In these circumstances, and having regard to the fact that we know that ordinary residential premises are assessed on a basis of 1938–39 costs, it is suggested that these schools and colleges, which are after all mainly residential places where pupils, masters and lecturers live, should be assessed on the same basis. That, of course, will increase very substantially their present assessment, from something like 10d. a cube to something like 1s. 6d. a cube. It will bring them up very substantially in their assessment, but at any rate it will make it proportionate to what is likely to be the additional assessment of other residential premises.

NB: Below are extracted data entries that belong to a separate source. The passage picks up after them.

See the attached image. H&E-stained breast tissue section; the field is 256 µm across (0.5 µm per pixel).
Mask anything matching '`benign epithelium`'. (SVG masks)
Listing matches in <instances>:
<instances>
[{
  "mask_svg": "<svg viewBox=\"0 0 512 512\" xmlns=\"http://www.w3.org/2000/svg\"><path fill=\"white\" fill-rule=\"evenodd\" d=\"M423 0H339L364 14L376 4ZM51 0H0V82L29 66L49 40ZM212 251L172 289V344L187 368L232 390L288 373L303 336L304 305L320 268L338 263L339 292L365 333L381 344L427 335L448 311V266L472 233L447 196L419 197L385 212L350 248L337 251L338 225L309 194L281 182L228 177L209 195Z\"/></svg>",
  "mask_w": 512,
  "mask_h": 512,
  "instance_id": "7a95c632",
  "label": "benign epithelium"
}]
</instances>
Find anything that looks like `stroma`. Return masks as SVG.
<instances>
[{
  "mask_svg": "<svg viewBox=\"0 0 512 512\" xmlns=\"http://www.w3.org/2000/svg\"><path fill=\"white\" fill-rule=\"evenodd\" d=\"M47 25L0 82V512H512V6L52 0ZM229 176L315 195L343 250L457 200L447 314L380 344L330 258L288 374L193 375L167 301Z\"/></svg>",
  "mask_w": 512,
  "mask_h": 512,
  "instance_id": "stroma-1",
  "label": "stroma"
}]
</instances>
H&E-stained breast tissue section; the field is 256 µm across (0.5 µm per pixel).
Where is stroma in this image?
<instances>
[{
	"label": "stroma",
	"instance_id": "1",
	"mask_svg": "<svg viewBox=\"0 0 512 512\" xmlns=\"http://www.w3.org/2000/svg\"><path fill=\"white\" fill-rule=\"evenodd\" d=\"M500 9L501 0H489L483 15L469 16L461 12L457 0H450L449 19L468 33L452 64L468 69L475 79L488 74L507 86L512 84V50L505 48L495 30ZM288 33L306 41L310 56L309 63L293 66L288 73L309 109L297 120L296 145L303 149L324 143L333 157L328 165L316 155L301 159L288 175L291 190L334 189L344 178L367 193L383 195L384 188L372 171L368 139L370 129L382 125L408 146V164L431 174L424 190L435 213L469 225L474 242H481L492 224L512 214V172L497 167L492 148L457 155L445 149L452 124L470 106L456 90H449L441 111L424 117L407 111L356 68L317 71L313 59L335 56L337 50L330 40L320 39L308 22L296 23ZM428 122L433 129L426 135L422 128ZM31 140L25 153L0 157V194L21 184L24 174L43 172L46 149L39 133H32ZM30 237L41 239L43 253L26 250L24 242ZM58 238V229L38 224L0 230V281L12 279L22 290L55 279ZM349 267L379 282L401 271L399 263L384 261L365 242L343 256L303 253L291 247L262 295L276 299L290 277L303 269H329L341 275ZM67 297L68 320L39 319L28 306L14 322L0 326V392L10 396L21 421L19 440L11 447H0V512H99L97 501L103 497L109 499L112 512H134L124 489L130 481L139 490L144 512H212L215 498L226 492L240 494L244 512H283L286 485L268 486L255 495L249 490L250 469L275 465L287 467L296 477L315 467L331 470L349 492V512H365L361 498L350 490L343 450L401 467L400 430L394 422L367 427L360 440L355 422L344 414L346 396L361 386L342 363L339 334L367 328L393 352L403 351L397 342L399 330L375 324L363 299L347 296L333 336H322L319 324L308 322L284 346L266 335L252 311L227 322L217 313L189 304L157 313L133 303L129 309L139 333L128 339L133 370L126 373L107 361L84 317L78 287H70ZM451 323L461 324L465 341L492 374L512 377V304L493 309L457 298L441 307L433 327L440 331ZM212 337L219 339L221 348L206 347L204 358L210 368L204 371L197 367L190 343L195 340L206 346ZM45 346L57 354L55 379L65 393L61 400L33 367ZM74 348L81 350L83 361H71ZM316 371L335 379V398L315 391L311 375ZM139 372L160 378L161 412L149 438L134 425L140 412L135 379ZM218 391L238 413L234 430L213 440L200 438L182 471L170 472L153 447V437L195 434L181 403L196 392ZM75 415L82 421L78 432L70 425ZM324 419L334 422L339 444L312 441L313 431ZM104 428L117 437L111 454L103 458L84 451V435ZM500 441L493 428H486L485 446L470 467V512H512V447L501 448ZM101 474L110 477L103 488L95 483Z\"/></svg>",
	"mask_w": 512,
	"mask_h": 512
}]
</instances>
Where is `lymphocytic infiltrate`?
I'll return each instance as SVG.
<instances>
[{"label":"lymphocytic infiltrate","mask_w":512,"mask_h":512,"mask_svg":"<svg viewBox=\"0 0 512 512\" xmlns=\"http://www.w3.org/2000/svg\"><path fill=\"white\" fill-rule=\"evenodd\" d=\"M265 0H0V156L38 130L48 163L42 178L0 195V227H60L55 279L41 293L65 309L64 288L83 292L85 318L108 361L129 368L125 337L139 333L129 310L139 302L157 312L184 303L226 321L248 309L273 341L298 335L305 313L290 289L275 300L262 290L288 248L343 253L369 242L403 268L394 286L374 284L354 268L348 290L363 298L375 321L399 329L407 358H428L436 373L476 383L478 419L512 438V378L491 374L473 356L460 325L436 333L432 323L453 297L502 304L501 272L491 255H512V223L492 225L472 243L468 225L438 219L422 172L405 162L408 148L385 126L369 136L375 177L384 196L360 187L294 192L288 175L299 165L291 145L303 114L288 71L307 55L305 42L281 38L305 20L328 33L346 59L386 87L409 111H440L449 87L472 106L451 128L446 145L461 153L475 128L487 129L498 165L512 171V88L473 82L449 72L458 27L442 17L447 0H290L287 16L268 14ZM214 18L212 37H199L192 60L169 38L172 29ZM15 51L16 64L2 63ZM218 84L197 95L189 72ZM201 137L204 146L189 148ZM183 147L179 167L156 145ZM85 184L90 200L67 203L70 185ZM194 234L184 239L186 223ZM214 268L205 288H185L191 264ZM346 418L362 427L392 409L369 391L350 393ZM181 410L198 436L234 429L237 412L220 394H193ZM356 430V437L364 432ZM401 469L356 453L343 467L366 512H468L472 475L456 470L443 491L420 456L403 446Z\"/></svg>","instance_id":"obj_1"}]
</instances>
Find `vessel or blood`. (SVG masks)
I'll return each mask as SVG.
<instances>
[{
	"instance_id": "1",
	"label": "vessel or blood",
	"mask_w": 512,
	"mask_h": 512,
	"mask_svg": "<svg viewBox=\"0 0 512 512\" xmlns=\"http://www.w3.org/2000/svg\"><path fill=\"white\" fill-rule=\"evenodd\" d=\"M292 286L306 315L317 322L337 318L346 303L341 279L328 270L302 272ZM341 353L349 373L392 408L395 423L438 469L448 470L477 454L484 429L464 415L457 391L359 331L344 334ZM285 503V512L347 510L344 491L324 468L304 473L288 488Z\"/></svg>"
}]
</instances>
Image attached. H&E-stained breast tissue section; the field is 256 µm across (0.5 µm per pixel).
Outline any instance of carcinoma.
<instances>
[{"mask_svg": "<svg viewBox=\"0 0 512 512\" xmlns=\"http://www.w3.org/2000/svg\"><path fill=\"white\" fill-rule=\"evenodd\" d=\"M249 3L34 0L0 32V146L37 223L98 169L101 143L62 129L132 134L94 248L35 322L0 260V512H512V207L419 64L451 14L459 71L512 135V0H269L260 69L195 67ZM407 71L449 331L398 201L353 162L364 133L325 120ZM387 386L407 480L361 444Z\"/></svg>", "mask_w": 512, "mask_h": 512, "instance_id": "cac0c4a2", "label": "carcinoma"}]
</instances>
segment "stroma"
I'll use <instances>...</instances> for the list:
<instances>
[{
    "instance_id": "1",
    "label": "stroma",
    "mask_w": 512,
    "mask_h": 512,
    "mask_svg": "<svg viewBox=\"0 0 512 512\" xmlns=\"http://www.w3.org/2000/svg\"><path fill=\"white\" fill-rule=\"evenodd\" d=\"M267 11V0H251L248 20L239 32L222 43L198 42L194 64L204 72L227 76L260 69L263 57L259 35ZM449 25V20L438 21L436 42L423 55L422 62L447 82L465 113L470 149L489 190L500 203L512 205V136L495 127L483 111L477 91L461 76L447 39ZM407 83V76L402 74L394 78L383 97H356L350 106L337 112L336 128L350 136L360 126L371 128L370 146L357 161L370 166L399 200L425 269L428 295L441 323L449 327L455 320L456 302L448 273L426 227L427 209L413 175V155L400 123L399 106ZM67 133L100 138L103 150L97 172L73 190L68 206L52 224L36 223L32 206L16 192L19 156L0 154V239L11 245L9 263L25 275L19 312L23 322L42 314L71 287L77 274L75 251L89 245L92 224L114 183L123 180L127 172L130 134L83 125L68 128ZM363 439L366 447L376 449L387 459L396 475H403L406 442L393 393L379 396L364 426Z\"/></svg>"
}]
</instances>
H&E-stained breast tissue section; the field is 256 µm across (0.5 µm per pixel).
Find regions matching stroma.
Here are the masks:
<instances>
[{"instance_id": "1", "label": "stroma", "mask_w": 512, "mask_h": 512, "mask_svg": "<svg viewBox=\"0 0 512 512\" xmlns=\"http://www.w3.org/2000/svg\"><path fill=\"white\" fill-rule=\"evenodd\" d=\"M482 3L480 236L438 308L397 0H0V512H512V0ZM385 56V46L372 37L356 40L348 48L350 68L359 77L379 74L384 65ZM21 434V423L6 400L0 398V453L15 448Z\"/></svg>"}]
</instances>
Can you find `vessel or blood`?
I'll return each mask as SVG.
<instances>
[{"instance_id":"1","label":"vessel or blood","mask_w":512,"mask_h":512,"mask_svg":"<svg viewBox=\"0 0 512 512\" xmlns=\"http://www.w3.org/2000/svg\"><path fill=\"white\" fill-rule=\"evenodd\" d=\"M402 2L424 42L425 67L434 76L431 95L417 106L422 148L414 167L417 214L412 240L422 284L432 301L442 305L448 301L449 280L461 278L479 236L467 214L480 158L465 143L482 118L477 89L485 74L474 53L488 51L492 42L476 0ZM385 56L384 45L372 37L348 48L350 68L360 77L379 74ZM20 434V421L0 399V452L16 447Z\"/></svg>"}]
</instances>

We put forward the new Clause to bring to the attention of the Minister the difficulty in which these schools and colleges will find themselves unless something is done to protect them. I do not expect for a moment that my right hon. Friend will accept my proposal without a great deal of consideration, but this is a real question which must be tackled in respect of these schools and colleges throughout the country which are assessed on the present basis. I hope that some method of assessment can be arranged which will be reasonably fair to them.

Mr. Sandys

I said when we discussed Clause 6 that I hoped that we would try to find a way of dealing with the problems raised by these various charitable, educational and philanthropic and other organisations other than by introducing a separate Clause or subsection to deal with each class in a slightly different way, because I thought that that would result in creating even more anomalies than exist already.

I undertook to try to find a fresh formula which, in the light of the debate, would meet satisfactorily the main problem, which is to ensure that all these organisations are not prejudiced as a result of a change in the basis of valuation. There is quite a genuine and understandable anxiety that they may suffer as a result of re-examination of the whole position by each local authority which will be necessary as a result of the transfer of the responsibility of the local rating authority to the Board of Inland Revenue. I am already on to something which may be not unsatisfactory, and I would ask my right hon. and learned Friend if he will be good enough to withdraw his Clause, as he has rather indicated he was prepared to do, and perhaps reserve his judgment until he sees the proposal I hope to be in a position to move during the Report stage.

9.15 p.m.

Mr. Mitchison

On this side of the Committee we were somewhat critical of this Clause for reasons which I need not go into now, and we shall wait and see what comes from the right hon. Gentleman's deliberations.

Mr. Ede

This problem of the rating of schools has difficulties that are not merely confined to those for whom the right hon. and learned Gentleman the Member for Kensington, South (Sir P. Spens) speaks. There have been, and it has been publicly stated, negotiations between the principal valuation officer and the associations representing local education authorities and the London County Council. As a result of those negotiations, I understood that a mutually satisfactory arrangement has been reached on the question of the county schools for which they are responsible and for which they have to pay very heavy rates indeed. I hope that if arrangements proposed in respect of the schools for which the right hon. and learned Gentleman speaks do anything that make the previous negotiations unwise or by comparison unjust, they also will receive further consideration.

Sir P. Spens

I appreciate what the right hon. Gentleman the Member for South Shields (Mr. Ede) has said. I know that this is a very big and very difficult problem, and I only hope my right hon. Friend will be able to find a solution which will be regarded by all as satisfactory. I am quite certain every school wants to pay its fair share of the rates. I am equally sure that none of us wants to impose on them a greater proportion of the rates than they are in a position to discharge. In those circumstances, I beg to ask leave to withdraw the Motion.

Motion and Clause, by leave, withdrawn.